■ What is needed ■
Replace "widest spread of values" with "greatest range of values" throughout the lines below, leaving everything else unchanged.

Chart interpretation exercises
- - - -

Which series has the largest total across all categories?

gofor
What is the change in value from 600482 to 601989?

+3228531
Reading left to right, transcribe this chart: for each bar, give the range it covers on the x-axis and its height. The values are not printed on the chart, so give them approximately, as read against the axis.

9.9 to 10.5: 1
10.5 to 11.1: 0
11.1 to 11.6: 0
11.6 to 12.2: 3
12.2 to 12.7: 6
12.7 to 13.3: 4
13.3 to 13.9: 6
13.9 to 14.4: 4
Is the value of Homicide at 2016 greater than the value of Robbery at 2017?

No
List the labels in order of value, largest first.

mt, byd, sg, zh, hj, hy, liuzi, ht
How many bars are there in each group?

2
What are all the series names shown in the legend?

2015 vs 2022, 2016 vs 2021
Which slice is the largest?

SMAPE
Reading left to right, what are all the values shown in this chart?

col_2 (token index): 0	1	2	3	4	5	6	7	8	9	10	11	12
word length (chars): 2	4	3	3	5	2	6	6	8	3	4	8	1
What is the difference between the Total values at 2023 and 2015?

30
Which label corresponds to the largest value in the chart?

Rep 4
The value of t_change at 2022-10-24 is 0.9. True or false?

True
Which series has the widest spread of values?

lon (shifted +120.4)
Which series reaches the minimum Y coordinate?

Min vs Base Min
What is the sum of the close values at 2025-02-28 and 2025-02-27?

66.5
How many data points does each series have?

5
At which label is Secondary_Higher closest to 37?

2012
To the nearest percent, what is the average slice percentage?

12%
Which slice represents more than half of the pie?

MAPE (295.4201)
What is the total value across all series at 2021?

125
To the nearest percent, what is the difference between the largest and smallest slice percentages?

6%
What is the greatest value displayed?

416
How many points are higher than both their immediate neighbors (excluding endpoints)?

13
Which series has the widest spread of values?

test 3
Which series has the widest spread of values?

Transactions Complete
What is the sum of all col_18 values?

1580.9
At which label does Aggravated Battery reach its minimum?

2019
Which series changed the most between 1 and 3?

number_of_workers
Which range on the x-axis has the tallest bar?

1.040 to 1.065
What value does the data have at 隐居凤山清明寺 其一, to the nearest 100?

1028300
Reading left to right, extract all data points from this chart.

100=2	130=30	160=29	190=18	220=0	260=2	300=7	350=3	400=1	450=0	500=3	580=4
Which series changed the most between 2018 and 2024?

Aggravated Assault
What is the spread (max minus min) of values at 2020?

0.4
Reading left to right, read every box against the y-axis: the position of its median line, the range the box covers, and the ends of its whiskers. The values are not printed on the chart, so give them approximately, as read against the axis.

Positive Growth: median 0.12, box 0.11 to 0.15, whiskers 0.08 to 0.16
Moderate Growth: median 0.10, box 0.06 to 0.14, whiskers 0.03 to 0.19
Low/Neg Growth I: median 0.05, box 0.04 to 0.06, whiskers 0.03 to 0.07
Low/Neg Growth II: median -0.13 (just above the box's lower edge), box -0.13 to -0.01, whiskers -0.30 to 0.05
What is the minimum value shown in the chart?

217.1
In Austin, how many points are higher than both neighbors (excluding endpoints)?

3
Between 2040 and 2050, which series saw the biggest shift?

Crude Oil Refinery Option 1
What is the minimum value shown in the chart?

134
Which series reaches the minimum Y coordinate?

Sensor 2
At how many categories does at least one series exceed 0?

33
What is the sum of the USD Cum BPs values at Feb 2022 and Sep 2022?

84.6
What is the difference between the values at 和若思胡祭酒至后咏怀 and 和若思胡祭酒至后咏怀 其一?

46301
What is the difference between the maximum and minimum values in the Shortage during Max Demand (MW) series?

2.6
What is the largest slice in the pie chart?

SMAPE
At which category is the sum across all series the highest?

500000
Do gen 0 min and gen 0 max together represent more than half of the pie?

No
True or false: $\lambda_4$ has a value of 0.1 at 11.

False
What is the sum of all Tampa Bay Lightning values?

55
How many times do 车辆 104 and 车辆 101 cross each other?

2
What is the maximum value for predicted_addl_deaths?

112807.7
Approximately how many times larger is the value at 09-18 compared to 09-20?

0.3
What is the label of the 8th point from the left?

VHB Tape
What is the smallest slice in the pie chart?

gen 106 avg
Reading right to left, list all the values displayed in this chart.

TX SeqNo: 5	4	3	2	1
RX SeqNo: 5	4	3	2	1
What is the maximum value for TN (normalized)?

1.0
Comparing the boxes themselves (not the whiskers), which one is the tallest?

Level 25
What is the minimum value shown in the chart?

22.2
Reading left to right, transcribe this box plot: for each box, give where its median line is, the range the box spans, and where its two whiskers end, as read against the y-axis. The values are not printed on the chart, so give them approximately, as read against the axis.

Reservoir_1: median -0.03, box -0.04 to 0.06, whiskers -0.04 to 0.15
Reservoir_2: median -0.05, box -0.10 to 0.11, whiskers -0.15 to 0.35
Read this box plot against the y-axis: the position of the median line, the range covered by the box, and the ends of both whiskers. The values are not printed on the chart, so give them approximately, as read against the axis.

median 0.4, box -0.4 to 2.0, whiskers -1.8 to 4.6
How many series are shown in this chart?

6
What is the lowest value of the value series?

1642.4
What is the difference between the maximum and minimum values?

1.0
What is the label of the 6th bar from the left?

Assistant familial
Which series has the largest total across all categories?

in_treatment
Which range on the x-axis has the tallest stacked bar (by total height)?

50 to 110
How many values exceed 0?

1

- - - -

■ Result of this task ■
Which series has the largest total across all categories?

gofor
What is the change in value from 600482 to 601989?

+3228531
Reading left to right, transcribe this chart: for each bar, give the range it covers on the x-axis and its height. The values are not printed on the chart, so give them approximately, as read against the axis.

9.9 to 10.5: 1
10.5 to 11.1: 0
11.1 to 11.6: 0
11.6 to 12.2: 3
12.2 to 12.7: 6
12.7 to 13.3: 4
13.3 to 13.9: 6
13.9 to 14.4: 4
Is the value of Homicide at 2016 greater than the value of Robbery at 2017?

No
List the labels in order of value, largest first.

mt, byd, sg, zh, hj, hy, liuzi, ht
How many bars are there in each group?

2
What are all the series names shown in the legend?

2015 vs 2022, 2016 vs 2021
Which slice is the largest?

SMAPE
Reading left to right, what are all the values shown in this chart?

col_2 (token index): 0	1	2	3	4	5	6	7	8	9	10	11	12
word length (chars): 2	4	3	3	5	2	6	6	8	3	4	8	1
What is the difference between the Total values at 2023 and 2015?

30
Which label corresponds to the largest value in the chart?

Rep 4
The value of t_change at 2022-10-24 is 0.9. True or false?

True
Which series has the greatest range of values?

lon (shifted +120.4)
Which series reaches the minimum Y coordinate?

Min vs Base Min
What is the sum of the close values at 2025-02-28 and 2025-02-27?

66.5
How many data points does each series have?

5
At which label is Secondary_Higher closest to 37?

2012
To the nearest percent, what is the average slice percentage?

12%
Which slice represents more than half of the pie?

MAPE (295.4201)
What is the total value across all series at 2021?

125
To the nearest percent, what is the difference between the largest and smallest slice percentages?

6%
What is the greatest value displayed?

416
How many points are higher than both their immediate neighbors (excluding endpoints)?

13
Which series has the greatest range of values?

test 3
Which series has the greatest range of values?

Transactions Complete
What is the sum of all col_18 values?

1580.9
At which label does Aggravated Battery reach its minimum?

2019
Which series changed the most between 1 and 3?

number_of_workers
Which range on the x-axis has the tallest bar?

1.040 to 1.065
What value does the data have at 隐居凤山清明寺 其一, to the nearest 100?

1028300
Reading left to right, extract all data points from this chart.

100=2	130=30	160=29	190=18	220=0	260=2	300=7	350=3	400=1	450=0	500=3	580=4
Which series changed the most between 2018 and 2024?

Aggravated Assault
What is the spread (max minus min) of values at 2020?

0.4
Reading left to right, read every box against the y-axis: the position of its median line, the range the box covers, and the ends of its whiskers. The values are not printed on the chart, so give them approximately, as read against the axis.

Positive Growth: median 0.12, box 0.11 to 0.15, whiskers 0.08 to 0.16
Moderate Growth: median 0.10, box 0.06 to 0.14, whiskers 0.03 to 0.19
Low/Neg Growth I: median 0.05, box 0.04 to 0.06, whiskers 0.03 to 0.07
Low/Neg Growth II: median -0.13 (just above the box's lower edge), box -0.13 to -0.01, whiskers -0.30 to 0.05
What is the minimum value shown in the chart?

217.1
In Austin, how many points are higher than both neighbors (excluding endpoints)?

3
Between 2040 and 2050, which series saw the biggest shift?

Crude Oil Refinery Option 1
What is the minimum value shown in the chart?

134
Which series reaches the minimum Y coordinate?

Sensor 2
At how many categories does at least one series exceed 0?

33
What is the sum of the USD Cum BPs values at Feb 2022 and Sep 2022?

84.6
What is the difference between the values at 和若思胡祭酒至后咏怀 and 和若思胡祭酒至后咏怀 其一?

46301
What is the difference between the maximum and minimum values in the Shortage during Max Demand (MW) series?

2.6
What is the largest slice in the pie chart?

SMAPE
At which category is the sum across all series the highest?

500000
Do gen 0 min and gen 0 max together represent more than half of the pie?

No
True or false: $\lambda_4$ has a value of 0.1 at 11.

False
What is the sum of all Tampa Bay Lightning values?

55
How many times do 车辆 104 and 车辆 101 cross each other?

2
What is the maximum value for predicted_addl_deaths?

112807.7
Approximately how many times larger is the value at 09-18 compared to 09-20?

0.3
What is the label of the 8th point from the left?

VHB Tape
What is the smallest slice in the pie chart?

gen 106 avg
Reading right to left, list all the values displayed in this chart.

TX SeqNo: 5	4	3	2	1
RX SeqNo: 5	4	3	2	1
What is the maximum value for TN (normalized)?

1.0
Comparing the boxes themselves (not the whiskers), which one is the tallest?

Level 25
What is the minimum value shown in the chart?

22.2
Reading left to right, transcribe this box plot: for each box, give where its median line is, the range the box spans, and where its two whiskers end, as read against the y-axis. The values are not printed on the chart, so give them approximately, as read against the axis.

Reservoir_1: median -0.03, box -0.04 to 0.06, whiskers -0.04 to 0.15
Reservoir_2: median -0.05, box -0.10 to 0.11, whiskers -0.15 to 0.35
Read this box plot against the y-axis: the position of the median line, the range covered by the box, and the ends of both whiskers. The values are not printed on the chart, so give them approximately, as read against the axis.

median 0.4, box -0.4 to 2.0, whiskers -1.8 to 4.6
How many series are shown in this chart?

6
What is the lowest value of the value series?

1642.4
What is the difference between the maximum and minimum values?

1.0
What is the label of the 6th bar from the left?

Assistant familial
Which series has the largest total across all categories?

in_treatment
Which range on the x-axis has the tallest stacked bar (by total height)?

50 to 110
How many values exceed 0?

1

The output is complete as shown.